Sie ging… und kam nie zurück.
Ich wartete eine Stunde, dann zwei, dann die ganze Nacht. Ich rief Krankenhäuser an, die Polizei, alle unsere Freunde. Ihr Auto wurde drei Tage später gefunden – verlassen auf dem Parkplatz des Supermarktes. Keine Spuren von Gewalt, keine Notiz, nichts. Sie war einfach verschwunden.
Die Polizei fand nie eine Spur. Manche glaubten, dass sie freiwillig gegangen war, andere dachten, sie sei Opfer eines Verbrechens geworden. Und ich… Ich wusste nicht, was ich glauben sollte.
Fünfzehn Jahre vergingen.
Ich lernte, ohne sie zu leben. Lina wuchs heran, wurde eine wunderschöne junge Frau, aber sie hörte nie auf, nach ihrer Mutter zu fragen.
— Glaubst du, sie lebt noch? – fragte sie mich manchmal.
Ich wusste nie, was ich antworten sollte.
Und dann, letzte Woche, sah ich sie.
Einfach so, zwischen den Supermarktregalen.
Ich erstarrte.
Sie hatte sich kaum verändert – dieselben Haare, nur mit ein paar grauen Strähnen, dieselben Augen… Aber irgendetwas an ihr war anders.
Als sie mich sah, zitterte ihre Hand – sie hätte fast die Saftpackung fallen lassen.
Und das Erste, was sie sagte:
— Du musst mir verzeihen.
Tausend Fragen schossen mir durch den Kopf.
— Verzeihen?! Du bist verschwunden, hast mich mit einem kleinen Kind allein gelassen, ohne ein Wort! Wo warst du?
Anna schloss die Augen und atmete tief durch.
— Bitte, hör mir zu.
Ich schwieg.
Sie zog ihr Handy heraus, suchte schnell etwas und zeigte mir dann ein Foto.

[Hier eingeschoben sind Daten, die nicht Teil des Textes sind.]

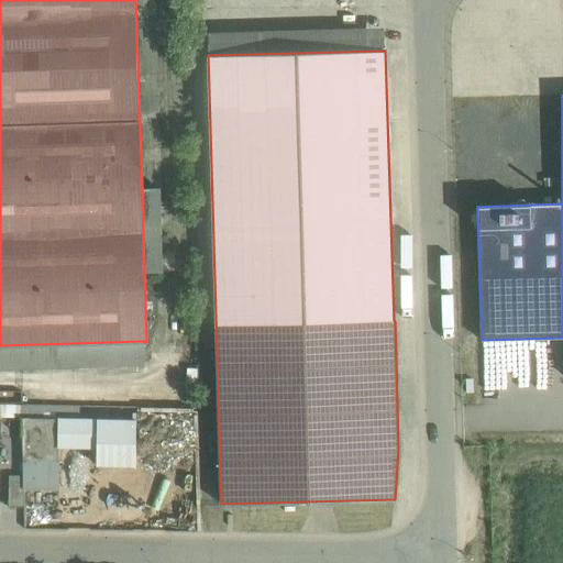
[(159,188),(142,189),(144,273),(162,272),(159,188)]
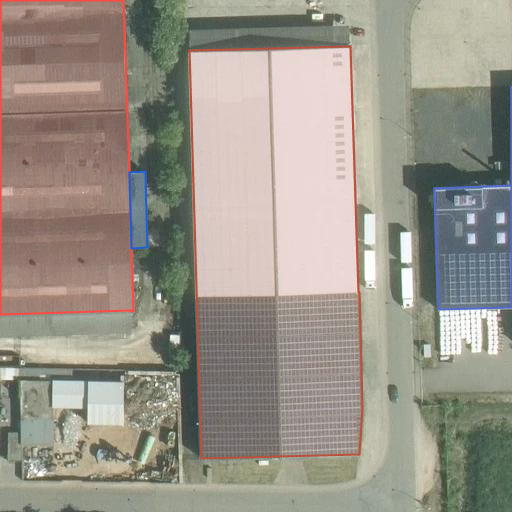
[(130,310),(0,314),(0,334),(130,331),(130,310)]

Auf dem Bildschirm – sie, in einem Krankenhausbett. Blass, mit dünnen Schläuchen, die in ihre Arme führten.
Ich spürte, wie sich meine ganze Welt drehte.
— Was…?
— Ich bin nicht gegangen. Ich wurde entführt.
Sie begann zu erzählen.
An jenem Abend, als sie losging, um Windeln zu kaufen, kam ein Mann auf sie zu. Er lächelte, fragte nach dem Weg. Und dann… wurde alles schwarz.

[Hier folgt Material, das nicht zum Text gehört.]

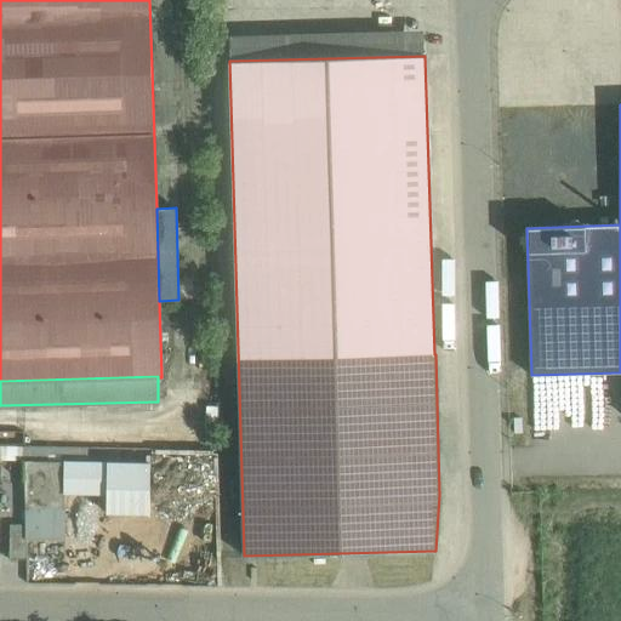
[(0,445),(0,457),(117,457),(117,445),(0,445)]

Sie wachte an einem unbekannten Ort auf – einem kleinen Raum ohne Fenster, mit einer einzigen schwachen Glühbirne an der Decke.
Sie wusste nicht, warum sie dort festgehalten wurde. Sie wusste nicht, was man von ihr wollte. Sie versuchte zu fliehen, aber es war unmöglich. Das Einzige, was sie davon abhielt, den Verstand zu verlieren, waren die Gedanken an Lina.
— Jeden Tag habe ich an euch gedacht. Daran, wie du ihr das Laufen beibringst, wie sie aufwächst…
Ich schloss die Augen. Ich wusste nicht, was schlimmer war – sie verloren zu haben oder zu erkennen, dass sie all die Jahre dort… in Gefangenschaft war.
— Wie bist du entkommen? – fragte ich schließlich.
Anna presste die Lippen zusammen.
— Eines Tages waren es weniger Bewacher. Jemand half mir, zu fliehen. Sie brachten mich ins Krankenhaus. Ich brauchte lange, um mich zu erholen. Ich dachte, ich würde es nicht schaffen… dass ihr nicht mehr da seid.
— Warum hast du uns nicht gesucht?
Sie seufzte.
— Ich hatte Angst. Angst, dass du mich hasst. Angst, dass Lina mich nicht mehr sehen will.
Wir standen zwischen den Regalen mit Pasta, und zwischen uns lagen 15 Jahre Schmerz.
— Wo wohnst du jetzt? – fragte ich leise.
— In einem Frauenhaus, – sie wich meinem Blick aus. — Ich habe niemanden… außer euch.
Ich atmete tief durch.
— Lina muss es erfahren.
Als Lina sie sah, erstarrte sie.
Ein paar Sekunden vergingen… und dann rannte sie in die Arme ihrer Mutter.
Beide weinten.
Ich sah sie an und wusste: Wir würden diese 15 Jahre niemals zurückbekommen.
Aber vielleicht, nur vielleicht, konnten wir neu anfangen.
Und das war die einzige richtige Entscheidung.